I am not complaining, I'm sure this is a very common behavior, but I would like to take her excitement down a little, or teach a replacement behavior. I am very calm while I try to get her to focus on me, but she is so excited at these times that I can't get her to listen to me, or even to notice that I'm holding a treat. The only thing that gets her to stop for a minute is if I clap my hands suddenly.

She does not bark while she's in the crate - just when I'm getting ready to open the door to let her out.

Not crating her at night is NOT an option unfortunately. Also, she frequently does this even if she's just crated for a half hour - just not as long.


----------



## Ripley2016 (Mar 6, 2016)

If you let her out while she's excited, you're only reinforcing that behavior. Before letting her out of the crate, make sure she is sitting or laying calmly. I would remove the other dogs while you're training her to come out of the crate calmly, as they're a huge distraction and giving off a lot of excited energy, adding to your problem.

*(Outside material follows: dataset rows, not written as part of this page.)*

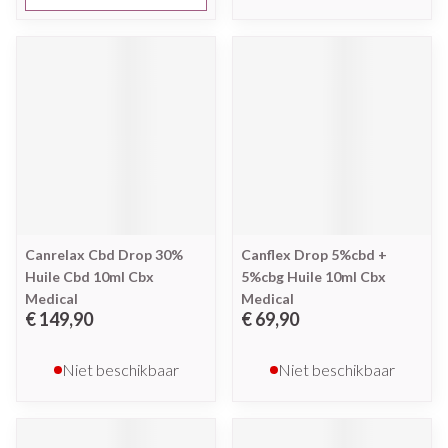
Canrelax Cbd Drop 30%
Canflex Drop 5%cbd +
Huile Cbd 10ml Cbx
5%cbg Huile 10ml Cbx
Medical
Medical
€ 149,90
€ 69,90
Niet beschikbaar
Niet beschikbaar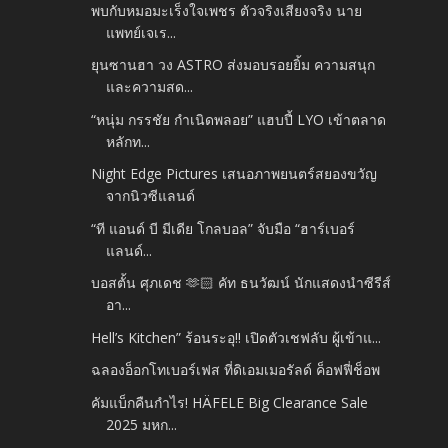
พบกับหมอมะเร็งใจเพชร ตัวจริงเสียงจริง นาย
แพทย์เจเร...
ยุนซานฮา วง ASTRO ส่งมอบรอยยิ้ม ความสนุก
และความสด...
“หนุ่ม กรรชัย กำเนิดพลอย” แฮบปี้ LYO เข้าตลาด
หลักท...
Night Edge Pictures เสนอภาพยนตร์สยองขวัญ
จากนิวซีแลนด์
“ที แอนด์ บี มีเดีย โกลบอล” จับมือ “ฮาร์เบอร์
แลนด์...
บอสตั้น ศุภเดช 🫶🏻 คัท ธนวัฒน์ นักแสดงนำซีรีส์
อา...
Hell’s Kitchen” ร้อนระอุ!! เปิดตัวเชฟลับ ผู้เข้าแ...
ฉลองอ็อกโทเบอร์เฟส ที่ดิเอมเมอรัลด์ ค็อฟฟี่ช็อพ
คัมแบ็กคืนกำไร! HÄFELE Big Clearance Sale
2025 มหก...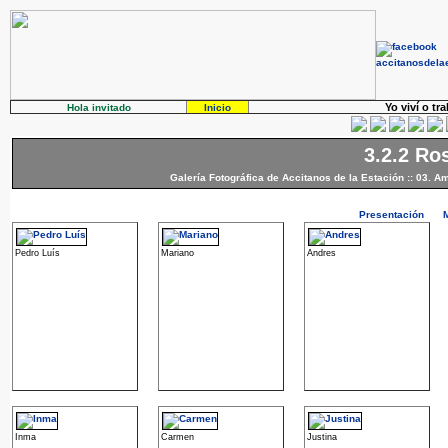
Yo viví o tr
Hola invitado
Inicio
3.2.2 Ro
Galería Fotográfica de Accitanos de la Estación
::
03. Am
Presentación
Pedro Luís
Mariano
Andres
Inma
Carmen
Justina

If you have a lot of trouble getting her to sit calmly in order to let her out, here are a few tips. Make her sit calmly before giving her food or treats, so she learns how to do it outside of leaving the crate as well. You can even use the word "calm" to teach her the command. At first, only make her hold it for a few seconds. That way she learns immediately the behavior you want from her. Then you can start extending the time you ask her to be calm. A clicker might help too, as you can instantly mark the behavior you like as soon as you see her do it.

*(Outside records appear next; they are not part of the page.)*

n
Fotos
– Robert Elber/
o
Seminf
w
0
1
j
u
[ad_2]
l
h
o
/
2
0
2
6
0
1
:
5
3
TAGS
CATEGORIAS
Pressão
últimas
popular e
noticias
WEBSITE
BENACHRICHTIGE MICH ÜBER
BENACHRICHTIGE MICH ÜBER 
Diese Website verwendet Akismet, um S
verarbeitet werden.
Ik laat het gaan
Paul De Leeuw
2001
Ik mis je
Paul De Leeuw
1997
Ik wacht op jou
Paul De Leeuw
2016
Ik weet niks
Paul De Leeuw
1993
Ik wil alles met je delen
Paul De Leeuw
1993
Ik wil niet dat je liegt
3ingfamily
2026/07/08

My puppy barks (excitedly, I think) when she sees other dogs, so I asked for advice about it here yesterday since we were having a puppy playdate. A member suggested I only allow my pup to interact when she was sitting and being calm and quiet. So I kept her on leash and only allowed her to meet the other pup and play when she was quiet and calm. So, for me the take away is that any time your dog is overexcited, barking and jumping, make them be calm before engaging in any way. I would probably get up, let the labs out, then go back to Sitka, let her out when she is calm and not barking, and if she starts to bark and jump on the way to go outside, put her in a Sit. Every time she loses control, make her sit. Get her attention back on you.


----------



## CatChandler (Jul 25, 2016)

Right, I forgot to mention, she'll do this for a very long time. She damaged her crate during the last episode I tried to wait out. I agree the Labs aren't helping, but if I take the other dogs out of the room, she gets even more frantic. Very frustrating.

She is fine outside the crate - we do a lot of obedience work. That's why I mentioned that I can't get her to focus on me when she's in this state of mind.

Re-reading my own post, I realized that the advice I would give myself would be to revisit crate training, slowly increasing the time in the crate, and practicing getting into and out of the crate so it's not such a big deal.

I was just wondering about other people who have had this specific experience with their dog, and have resolved it. I have heard that teaching 'quiet' helps, but if she won't respond to any other command I don't know why she would respond to that one.


----------